WHAT IS NEEDED: Would you write out the entries again, exactly as they are, but without images?

[[ DATASET open ]]

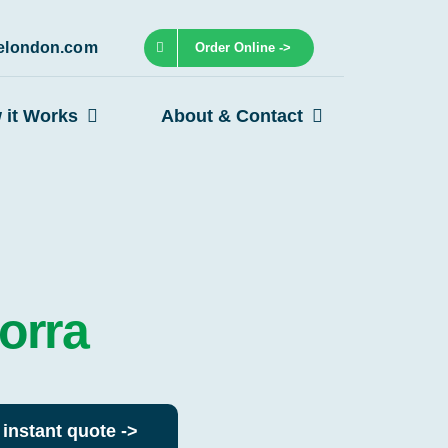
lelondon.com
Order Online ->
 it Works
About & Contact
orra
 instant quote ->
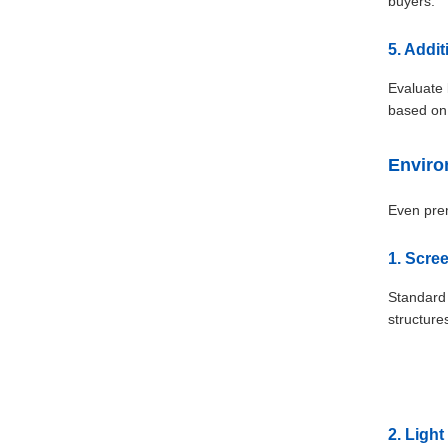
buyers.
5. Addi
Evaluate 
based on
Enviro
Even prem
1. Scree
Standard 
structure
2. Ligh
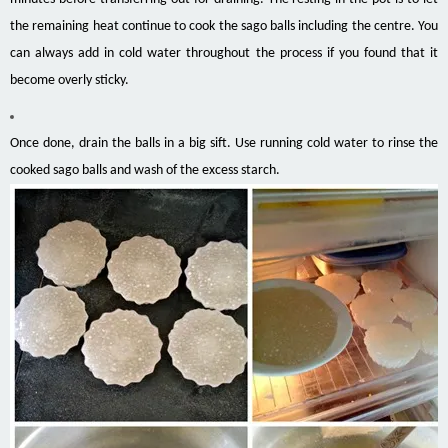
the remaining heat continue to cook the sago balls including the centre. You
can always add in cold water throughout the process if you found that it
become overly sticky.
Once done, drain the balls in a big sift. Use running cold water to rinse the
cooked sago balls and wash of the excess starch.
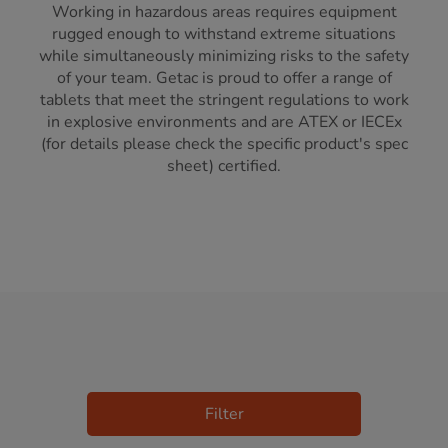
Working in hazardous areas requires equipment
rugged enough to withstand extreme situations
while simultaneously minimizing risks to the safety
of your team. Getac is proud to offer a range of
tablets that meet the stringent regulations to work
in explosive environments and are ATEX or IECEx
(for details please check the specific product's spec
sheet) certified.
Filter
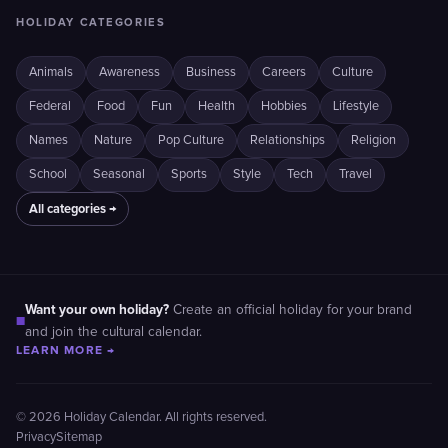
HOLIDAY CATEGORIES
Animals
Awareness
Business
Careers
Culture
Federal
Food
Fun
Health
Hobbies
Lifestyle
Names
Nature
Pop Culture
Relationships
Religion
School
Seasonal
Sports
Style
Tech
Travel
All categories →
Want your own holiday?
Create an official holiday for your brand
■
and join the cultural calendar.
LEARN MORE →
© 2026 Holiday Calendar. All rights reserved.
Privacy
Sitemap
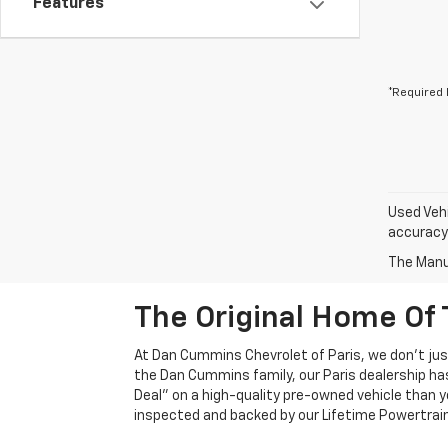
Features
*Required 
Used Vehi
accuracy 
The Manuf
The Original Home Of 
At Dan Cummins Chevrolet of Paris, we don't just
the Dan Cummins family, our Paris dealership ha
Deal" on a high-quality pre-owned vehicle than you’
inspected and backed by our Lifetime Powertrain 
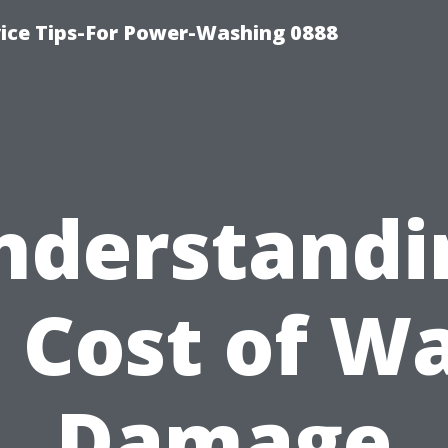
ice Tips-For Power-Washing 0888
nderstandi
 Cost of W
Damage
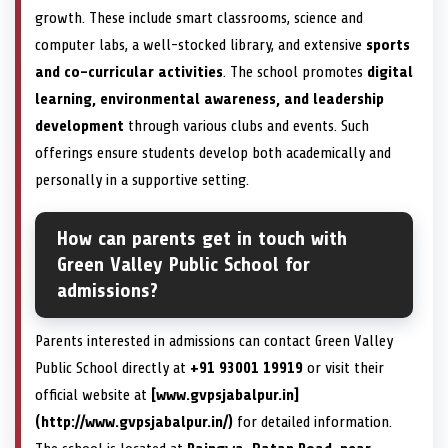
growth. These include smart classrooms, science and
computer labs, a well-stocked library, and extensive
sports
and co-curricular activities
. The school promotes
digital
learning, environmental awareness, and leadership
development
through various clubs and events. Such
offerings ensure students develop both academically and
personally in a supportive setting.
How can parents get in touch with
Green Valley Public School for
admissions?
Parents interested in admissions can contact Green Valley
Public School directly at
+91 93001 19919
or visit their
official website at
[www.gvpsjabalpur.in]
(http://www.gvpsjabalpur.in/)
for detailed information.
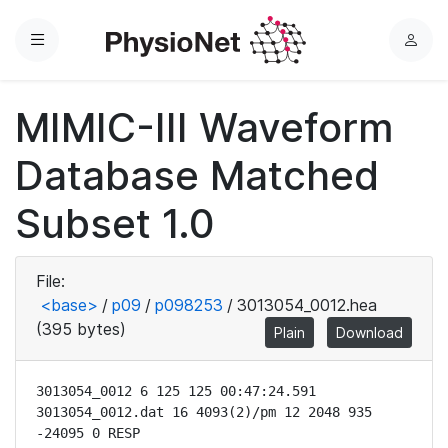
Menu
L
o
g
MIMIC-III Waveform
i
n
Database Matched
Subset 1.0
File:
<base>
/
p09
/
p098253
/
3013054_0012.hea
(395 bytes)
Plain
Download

[[ DATASET closed ]]

WRITTEN ANSWER:
lelondon.com
Order Online ->
 it Works
About & Contact
orra
 instant quote ->
buyers.
5. Addi
Evaluate 
based on
Enviro
Even prem
1. Scree
Standard 
structure
2. Ligh
the remaining heat continue to cook the sago balls including the centre. You
can always add in cold water throughout the process if you found that it
become overly sticky.
Once done, drain the balls in a big sift. Use running cold water to rinse the
cooked sago balls and wash of the excess starch.
Working in hazardous areas requires equipment
rugged enough to withstand extreme situations
while simultaneously minimizing risks to the safety
of your team. Getac is proud to offer a range of
tablets that meet the stringent regulations to work
in explosive environments and are ATEX or IECEx
(for details please check the specific product's spec
sheet) certified.
Filter
HOLIDAY CATEGORIES
Animals
Awareness
Business
Careers
Culture
Federal
Food
Fun
Health
Hobbies
Lifestyle
Names
Nature
Pop Culture
Relationships
Religion
School
Seasonal
Sports
Style
Tech
Travel
All categories →
Want your own holiday?
Create an official holiday for your brand
■
and join the cultural calendar.
LEARN MORE →
© 2026 Holiday Calendar. All rights reserved.
Privacy
Sitemap
Features
*Required 
Used Vehi
accuracy 
The Manuf
The Original Home Of 
At Dan Cummins Chevrolet of Paris, we don't just
the Dan Cummins family, our Paris dealership ha
Deal" on a high-quality pre-owned vehicle than you’
inspected and backed by our Lifetime Powertrain 
ice Tips-For Power-Washing 0888
nderstandi
 Cost of W
Damage
growth. These include smart classrooms, science and
computer labs, a well-stocked library, and extensive
sports
and co-curricular activities
. The school promotes
digital
learning, environmental awareness, and leadership
development
through various clubs and events. Such
offerings ensure students develop both academically and
personally in a supportive setting.
How can parents get in touch with
Green Valley Public School for
admissions?
Parents interested in admissions can contact Green Valley
Public School directly at
+91 93001 19919
or visit their
official website at
[www.gvpsjabalpur.in]
(http://www.gvpsjabalpur.in/)
for detailed information.
Menu
L
o
g
MIMIC-III Waveform
i
n
Database Matched
Subset 1.0
File:
<base>
/
p09
/
p098253
/
3013054_0012.hea
(395 bytes)
Plain
Download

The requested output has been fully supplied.